The sewer tunnels were deserted. We quaffed the phasing potions and slipped through the thick stone door. To find about a hundred Eyes queuing up behind it. Gods damn them, being cruel torturers isn’t enough, they’re also too incompetent to get out the door in good time? They’d be kicked out of any Eladrin unit for such sloppiness. Hopefully, such unprofessional troops could work to our advantage. We dodged the door traps and took up position. Kaylia and Nacht took out waves of grunts as Rond and I surrounded the commander. He fought well, but even his ring of invisibility wasn’t enough to save him. The ranks panicked, helped along by our intimidating shouts. They weren’t our true quarry, so we hung back a little, assessing the situation and searching for the Eye’s leader.

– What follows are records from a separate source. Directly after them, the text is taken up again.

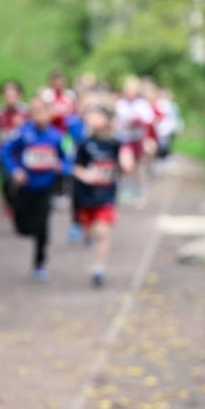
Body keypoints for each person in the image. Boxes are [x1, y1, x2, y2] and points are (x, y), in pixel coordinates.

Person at [0, 97, 67, 283]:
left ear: (50, 113)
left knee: (43, 227)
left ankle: (39, 264)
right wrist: (15, 170)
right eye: (35, 112)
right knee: (21, 226)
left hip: (46, 188)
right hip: (25, 187)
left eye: (43, 111)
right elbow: (5, 151)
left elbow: (68, 157)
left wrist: (62, 166)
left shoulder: (57, 136)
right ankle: (29, 229)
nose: (39, 116)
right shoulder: (23, 133)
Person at [73, 105, 135, 288]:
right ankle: (86, 234)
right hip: (85, 195)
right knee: (89, 230)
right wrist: (85, 175)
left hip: (106, 195)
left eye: (96, 116)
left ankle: (99, 268)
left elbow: (126, 164)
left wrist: (126, 163)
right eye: (89, 116)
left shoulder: (117, 143)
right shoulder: (83, 143)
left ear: (107, 120)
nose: (91, 119)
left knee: (103, 232)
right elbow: (76, 166)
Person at [0, 79, 27, 217]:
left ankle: (21, 204)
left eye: (13, 94)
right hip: (4, 154)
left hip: (22, 154)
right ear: (2, 96)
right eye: (7, 94)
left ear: (19, 95)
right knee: (6, 181)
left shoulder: (26, 112)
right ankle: (9, 203)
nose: (10, 98)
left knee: (21, 180)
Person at [114, 75, 154, 207]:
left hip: (138, 140)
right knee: (126, 165)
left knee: (138, 169)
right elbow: (117, 121)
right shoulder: (120, 104)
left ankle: (140, 193)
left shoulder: (142, 104)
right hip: (125, 140)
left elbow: (149, 121)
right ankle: (125, 190)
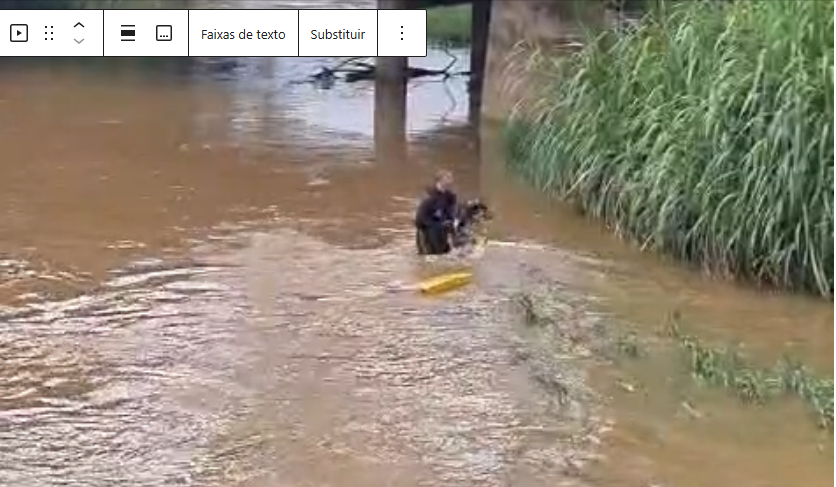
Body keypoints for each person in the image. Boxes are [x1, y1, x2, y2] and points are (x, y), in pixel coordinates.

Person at [414, 169, 458, 255]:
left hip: (442, 230)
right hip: (427, 232)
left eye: (451, 178)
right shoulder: (429, 197)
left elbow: (451, 213)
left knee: (444, 254)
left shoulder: (450, 196)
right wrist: (435, 225)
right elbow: (419, 220)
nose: (451, 181)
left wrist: (451, 226)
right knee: (428, 257)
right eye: (448, 178)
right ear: (440, 180)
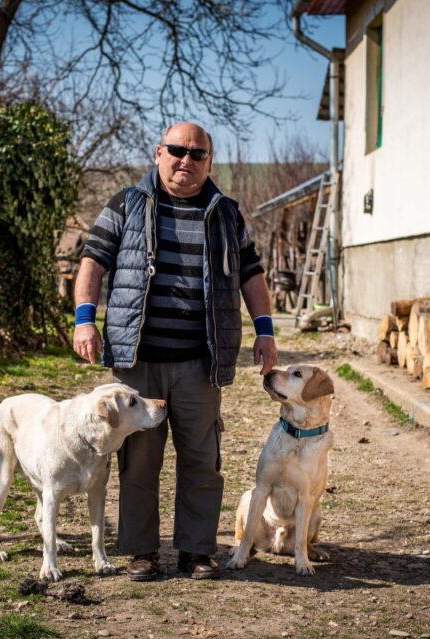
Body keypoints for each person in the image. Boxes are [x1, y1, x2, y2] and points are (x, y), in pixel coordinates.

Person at [72, 121, 278, 581]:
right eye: (177, 150)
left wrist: (265, 330)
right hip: (138, 361)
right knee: (139, 461)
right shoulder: (126, 203)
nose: (186, 160)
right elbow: (92, 261)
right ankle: (143, 551)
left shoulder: (225, 212)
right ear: (158, 152)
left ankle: (196, 551)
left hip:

The godsforsaken prison was massive; there must be over a thousand prisoners. We had to leave them for the time being, in our search for their tormenter. But the villain had slipped the noose, it seemed, leaving nothing but a recording artifact in the shape of the plate. No doubt meant to trick us into complacency while he escaped like a rat. Indeed, it seemed he had fled straight into the palace itself. The damned prison was right below our noses the whole time!
Prudently, we decided not to run into a fortified castle which might be a trap. Our true goal was to stop the fighting by demoralizing the guards and discrediting the Mountain Lords. For that, we needed the testimony of the prisoners. There was no time to free them all, so we found a leader, a former assistant to Mountain Lord Stow, to organize the prison break and tend to the wounded. We told them to stay put for the time being; no telling what was going on outside. We took about two dozen volunteers as witnesses. The sewers were again deserted, and we made good time. Kaylia made chalk markings as a road map for the other prisoners, just in case. Rond slipped forward and peered steathfully outside.

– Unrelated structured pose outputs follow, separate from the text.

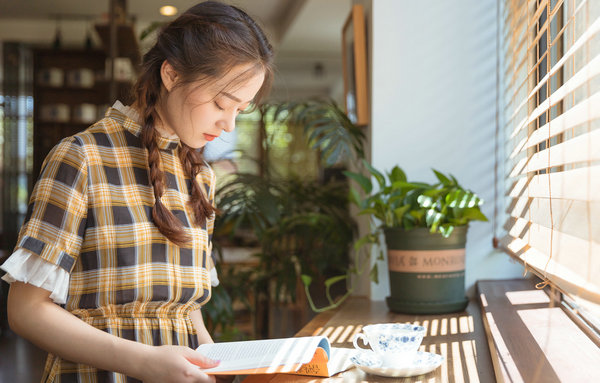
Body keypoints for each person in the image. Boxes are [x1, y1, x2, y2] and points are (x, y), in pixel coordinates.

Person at [0, 1, 273, 382]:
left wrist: (215, 369)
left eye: (240, 110)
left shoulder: (200, 176)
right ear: (172, 74)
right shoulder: (82, 158)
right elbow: (26, 311)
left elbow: (184, 308)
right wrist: (143, 362)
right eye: (221, 103)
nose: (227, 124)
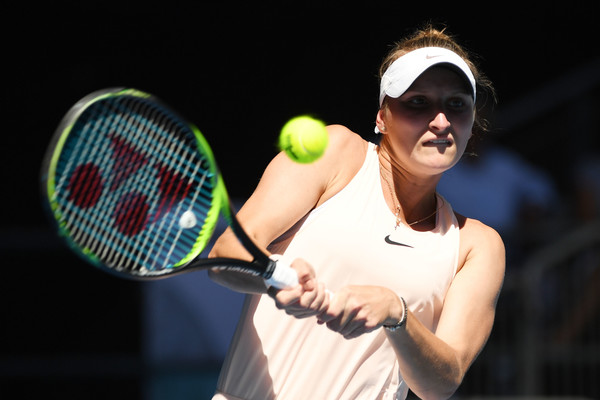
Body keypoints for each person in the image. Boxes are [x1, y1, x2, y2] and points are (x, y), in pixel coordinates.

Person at [208, 25, 505, 400]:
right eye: (418, 102)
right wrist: (274, 278)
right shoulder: (336, 152)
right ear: (382, 116)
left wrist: (396, 314)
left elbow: (442, 382)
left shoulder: (478, 245)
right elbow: (225, 255)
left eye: (456, 104)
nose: (441, 121)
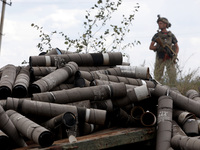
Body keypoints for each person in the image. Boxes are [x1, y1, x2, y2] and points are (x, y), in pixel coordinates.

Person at [149, 15, 179, 86]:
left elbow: (176, 47)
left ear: (165, 24)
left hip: (169, 58)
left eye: (161, 23)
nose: (159, 25)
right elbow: (151, 47)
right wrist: (158, 47)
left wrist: (175, 55)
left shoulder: (171, 35)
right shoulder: (157, 35)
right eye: (158, 23)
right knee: (157, 76)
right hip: (160, 57)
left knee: (172, 76)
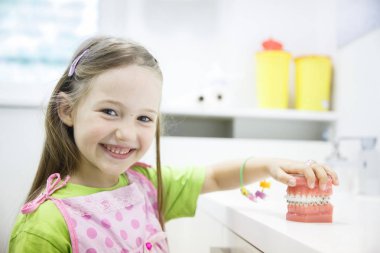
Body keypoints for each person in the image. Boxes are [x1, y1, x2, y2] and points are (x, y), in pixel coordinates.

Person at [8, 36, 339, 253]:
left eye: (144, 118)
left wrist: (269, 165)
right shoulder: (45, 225)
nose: (126, 133)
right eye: (110, 112)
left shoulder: (145, 186)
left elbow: (213, 177)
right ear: (67, 110)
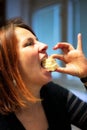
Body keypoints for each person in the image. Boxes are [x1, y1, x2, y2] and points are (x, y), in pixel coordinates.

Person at [0, 17, 87, 130]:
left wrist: (85, 75)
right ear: (9, 65)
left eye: (37, 40)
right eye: (29, 43)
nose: (44, 45)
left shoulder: (55, 94)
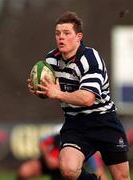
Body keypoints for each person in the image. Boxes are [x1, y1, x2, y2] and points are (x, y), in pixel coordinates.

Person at [28, 11, 131, 180]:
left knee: (121, 177)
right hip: (75, 124)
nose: (61, 37)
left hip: (104, 121)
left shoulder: (90, 58)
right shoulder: (51, 60)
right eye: (58, 33)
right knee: (68, 169)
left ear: (78, 37)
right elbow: (51, 90)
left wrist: (57, 93)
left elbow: (87, 98)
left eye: (67, 33)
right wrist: (40, 90)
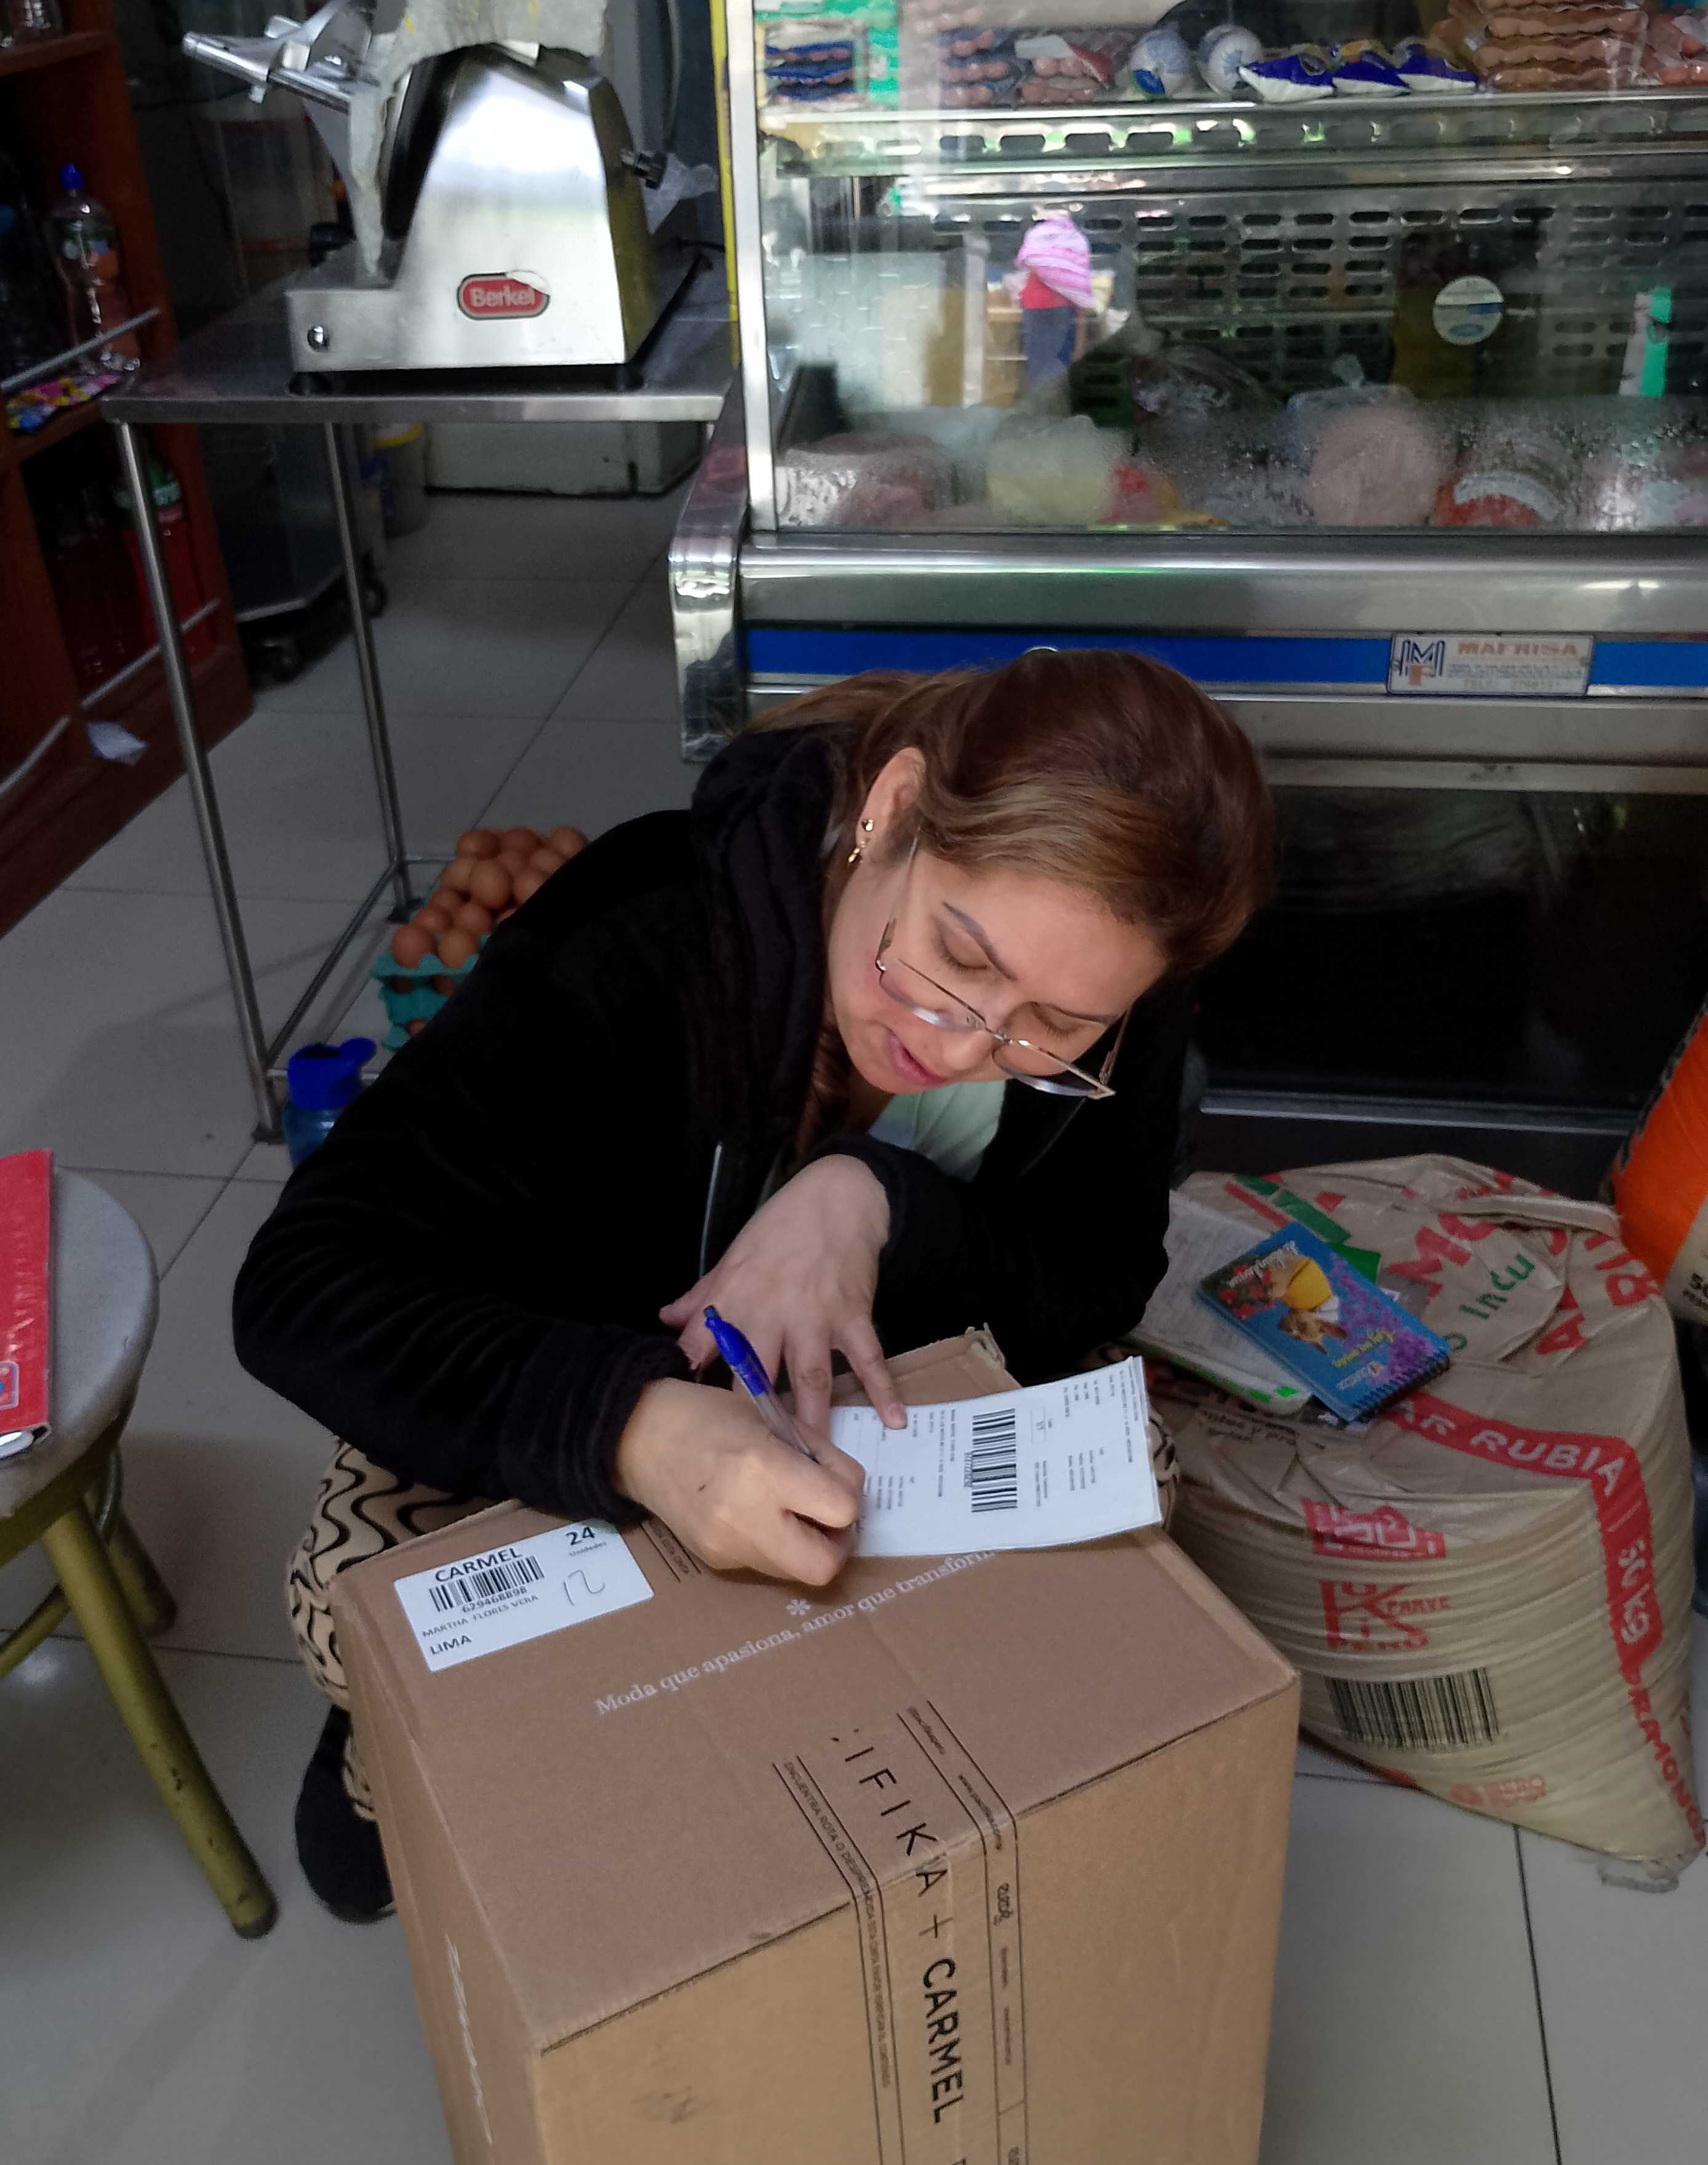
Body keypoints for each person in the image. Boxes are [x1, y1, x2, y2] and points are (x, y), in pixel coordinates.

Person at [233, 649, 1275, 1918]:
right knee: (358, 1648)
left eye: (1051, 1029)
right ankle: (412, 1747)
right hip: (575, 1378)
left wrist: (875, 1201)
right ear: (894, 809)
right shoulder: (638, 934)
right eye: (955, 953)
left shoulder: (1111, 984)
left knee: (1131, 1479)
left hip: (857, 1394)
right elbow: (302, 1280)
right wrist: (635, 1431)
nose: (959, 1044)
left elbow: (1097, 1273)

“Damned fighting’s reached us.” he said grimly, and with a shout he ran out to join the fray. The rest of us climbed up the stairs for a better view. The guards were breathing fire at the commoners, who hit back with stones, rusted weapons, whatever they had on hand. I suppressed my guilt; told myself they had chosen this, that there was no other way to stop the silent terror. I fey-stepped into the middle of a large group, intending to hit them all with divine light.

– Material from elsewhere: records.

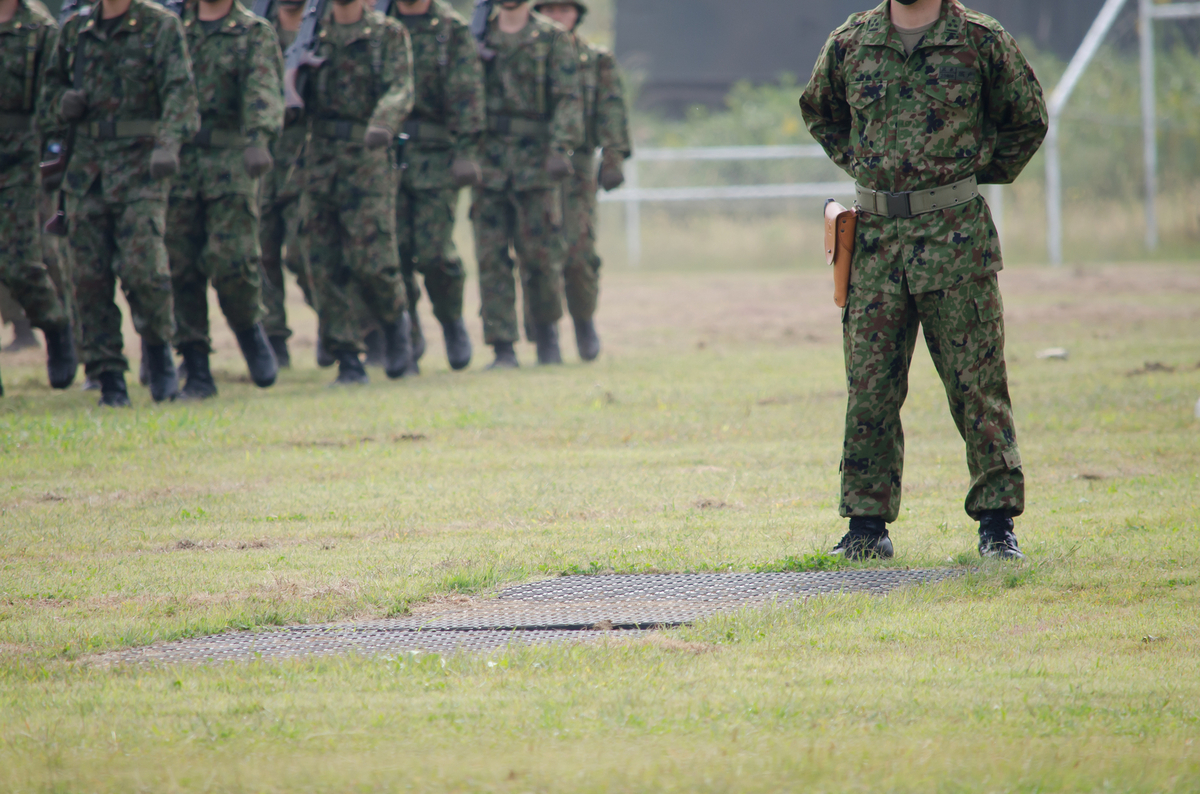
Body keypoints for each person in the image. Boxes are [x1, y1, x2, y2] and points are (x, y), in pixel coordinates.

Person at [799, 0, 1047, 560]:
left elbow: (1027, 119)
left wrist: (969, 168)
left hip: (954, 239)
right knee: (870, 388)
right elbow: (820, 111)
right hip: (876, 243)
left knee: (976, 385)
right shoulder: (851, 42)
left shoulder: (981, 40)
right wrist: (864, 160)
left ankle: (996, 526)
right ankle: (866, 528)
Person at [39, 0, 200, 406]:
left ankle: (160, 354)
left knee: (144, 270)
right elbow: (46, 97)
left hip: (140, 168)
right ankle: (107, 375)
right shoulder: (74, 31)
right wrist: (62, 103)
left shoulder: (160, 26)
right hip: (85, 172)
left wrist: (168, 144)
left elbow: (181, 93)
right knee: (88, 279)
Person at [167, 0, 283, 400]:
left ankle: (250, 329)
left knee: (232, 260)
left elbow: (263, 89)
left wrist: (259, 137)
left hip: (231, 160)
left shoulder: (252, 32)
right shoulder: (172, 27)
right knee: (179, 266)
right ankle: (195, 365)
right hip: (177, 160)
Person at [295, 0, 415, 385]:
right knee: (322, 260)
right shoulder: (312, 34)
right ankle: (347, 356)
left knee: (373, 258)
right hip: (320, 160)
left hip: (368, 157)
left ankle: (396, 327)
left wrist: (383, 122)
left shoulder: (387, 34)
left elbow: (402, 87)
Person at [472, 0, 581, 368]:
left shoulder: (551, 38)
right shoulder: (475, 36)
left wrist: (560, 147)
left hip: (536, 162)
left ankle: (547, 334)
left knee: (540, 256)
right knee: (491, 257)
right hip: (488, 162)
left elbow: (568, 98)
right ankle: (502, 346)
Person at [385, 0, 485, 373]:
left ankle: (451, 321)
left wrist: (467, 151)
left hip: (436, 157)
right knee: (394, 254)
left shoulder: (450, 30)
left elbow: (468, 94)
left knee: (433, 254)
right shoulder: (381, 23)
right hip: (385, 157)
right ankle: (406, 336)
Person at [531, 0, 628, 362]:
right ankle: (545, 334)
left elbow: (612, 109)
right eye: (550, 10)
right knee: (538, 252)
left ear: (577, 14)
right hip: (532, 165)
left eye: (565, 10)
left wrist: (613, 158)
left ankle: (584, 323)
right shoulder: (528, 55)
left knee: (579, 252)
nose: (557, 18)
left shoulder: (596, 58)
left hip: (579, 167)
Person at [0, 0, 78, 389]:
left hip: (21, 159)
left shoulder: (39, 29)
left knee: (20, 262)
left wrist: (53, 156)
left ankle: (56, 326)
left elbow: (53, 96)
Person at [258, 0, 313, 369]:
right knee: (261, 253)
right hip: (261, 158)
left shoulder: (319, 28)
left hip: (307, 158)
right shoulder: (258, 31)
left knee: (303, 251)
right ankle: (273, 339)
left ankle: (342, 323)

Their fire breath hit hard, and I found myself feeling lightheaded from the sulfur. I got off one round of light before Kaylia rescued me, having jumped out of a burning building, blinded half the guards, and dominating one of the sorcerers. I gratefully retreated toward Rond, where I could catch my breath. Nacht dodged a spell and floated gracefully down from the roof, where he started a duel with a fire breathing guard. We needed to bring them down quickly, before they discovered the rescued prisoners…
(To be continued…)
Scholar’s Appendix MXII
(The true author of this Limerick is unknown, but it started circulating among the Dwarves of Oon Bakar just after the Rebellion).
There once was a Paladin Knight
Who always thought he was right.
So we slipped him some prunes,
and sure as the moons,
His pants were all covered in shite!